Let’s take another; the Higgs Field. This is a recent theory (suggested in 1963; it’s a hot topic at the moment) that basically says that particles are given their mass through interactions with an all-permeating (i.e. omnipresent, by my definition), constant field. I’ll say now that I don’t like this theory – simply because it must be omnipresent. It does, however, have a testable spin-off – the Higgs boson. Whether or not this will be found is something for the guys at CERN to discover (or possibly a future particle accelerator, if CERN doesn’t find it), but the omnipresent field will never be testable.

And as a final example, let’s take God. Up to a short time ago, I always thought that God was omnipresent (not necessarily by my definition), but it’s worth reading the Omnipresence article at Wikipedia to find out why this was not always so (in christian religion, that is). Let’s take the modern perspective that God is omnipresent (by the standard definition). If God is omnipresent by my definition, then physics will never be able to come up with a proof of God’s existence, or a proof that God doesn’t exist. I guess we’ll have to wait until we die to find out the definite truth one way or another.

Dodging the Paradoxes

Once more, this is a post about the Physics and Reality course I’m doing at the moment, although this is slightly off-topic. What I intend to state, along with a couple of examples, is that science has a history of investigation not because of the big questions, but despite them.

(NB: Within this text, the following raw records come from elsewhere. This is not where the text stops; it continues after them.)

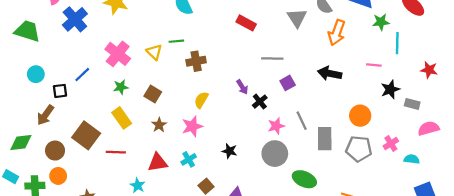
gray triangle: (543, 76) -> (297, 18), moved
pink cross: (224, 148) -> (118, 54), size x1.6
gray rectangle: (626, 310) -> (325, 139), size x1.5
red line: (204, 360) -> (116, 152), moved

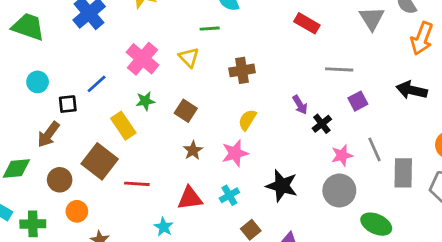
green line: (176, 41) -> (210, 29), moved
yellow rectangle: (122, 118) -> (123, 126), moved
black star: (230, 151) -> (282, 186), size x1.6
orange circle: (58, 176) -> (77, 211), moved

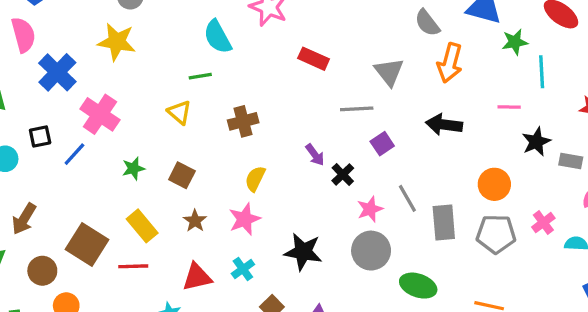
gray triangle: (372, 18) -> (389, 72), moved
pink cross: (142, 59) -> (100, 114), moved
black square: (68, 104) -> (40, 137), moved
yellow rectangle: (123, 126) -> (142, 226), moved

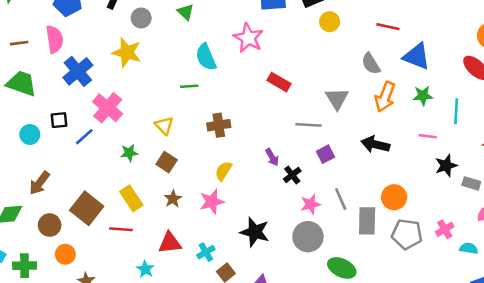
green star: (515, 42) -> (423, 96), moved
yellow triangle: (179, 112) -> (164, 126), moved
orange circle: (494, 184) -> (394, 197), moved
cyan cross: (243, 269) -> (206, 252), moved

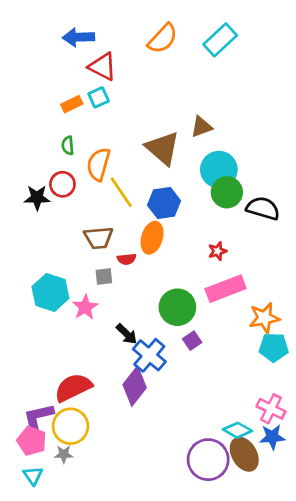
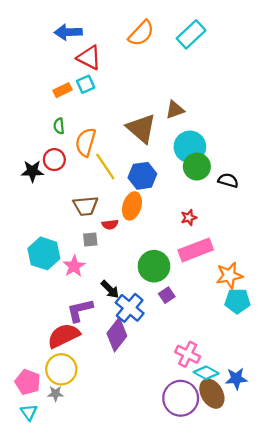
black semicircle: (263, 208) -> (228, 180), size x0.7
pink cross: (271, 409) -> (188, 354), moved
purple L-shape: (38, 417) -> (80, 310), moved

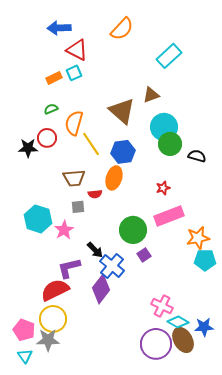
cyan rectangle: (191, 34) -> (169, 56), moved
green semicircle: (59, 126) -> (51, 109), turned 72
gray star: (56, 394) -> (48, 340), size x1.6

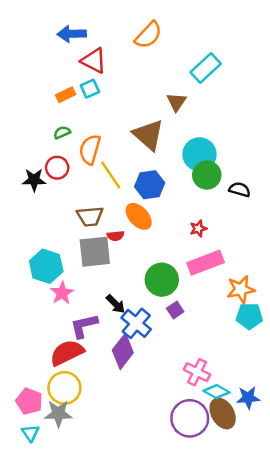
brown triangle: (151, 95) -> (176, 102), moved, turned -36
orange ellipse: (114, 178) -> (139, 216), turned -60
gray square: (78, 207) -> (95, 252), size x2.0
pink star: (64, 230) -> (62, 293), moved

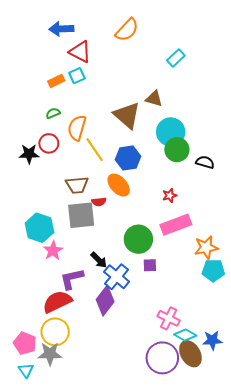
cyan rectangle: (206, 68) -> (176, 58), size x0.7
brown triangle: (176, 102) -> (154, 99), moved, turned -48
purple square: (175, 310) -> (150, 265), turned 32

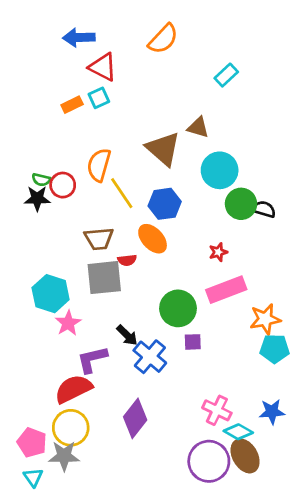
green semicircle: (53, 113) -> (41, 180), moved, turned -144
green circle: (177, 150) -> (241, 204), moved
purple diamond: (105, 301) -> (135, 418), moved
blue star: (212, 340) -> (272, 412), moved

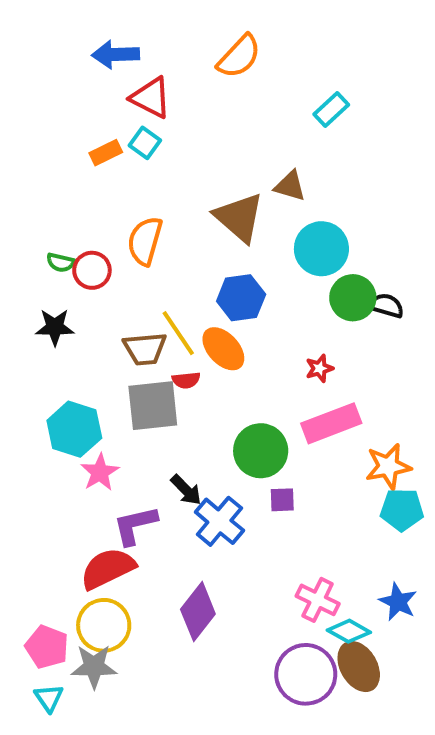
cyan square: (99, 98) -> (145, 143), turned -30
yellow line: (122, 193) -> (178, 333), moved
black star: (37, 198) -> (55, 327), moved
blue star: (272, 412) -> (398, 602), turned 30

What do I mean by this? Let’s take a fairly old example – Zeno’s paradoxes. These basically state the problem of change – “In a race, the quickest runner can never overtake the slowest, since the pursuer must first reach the point whence the pursued started, so that the slower must always hold a lead.” (Aristotle Physics VI:9, 239b15). What was science’s answer to this? Newtonian mechanics and calculus. I don’t think it’s really gotten much further than that. Since then, we generally just take the position of not worrying about it and getting on with things.

A more recent example would be the Big Bang. Basically put, the age-old question is: where did the universe come from? Well, scientists have poured huge amounts of effort into this, and have come up with the Big Bang model – and this is as close as we can get to answering the question. Science will most likely never come up with a definitive answer to the question; that stays firmly in the grip of religion.

Another example, and the final one I’ll give, would be Quantum Mechanics. This basically puts a fundamental limit on what we can know beyond a certain point – via the uncertainty principle – and I’m slowly getting the feeling that it’s basically saying “don’t worry about it; it’s all just magic”. Which to me seems to be the complete opposite of what science is.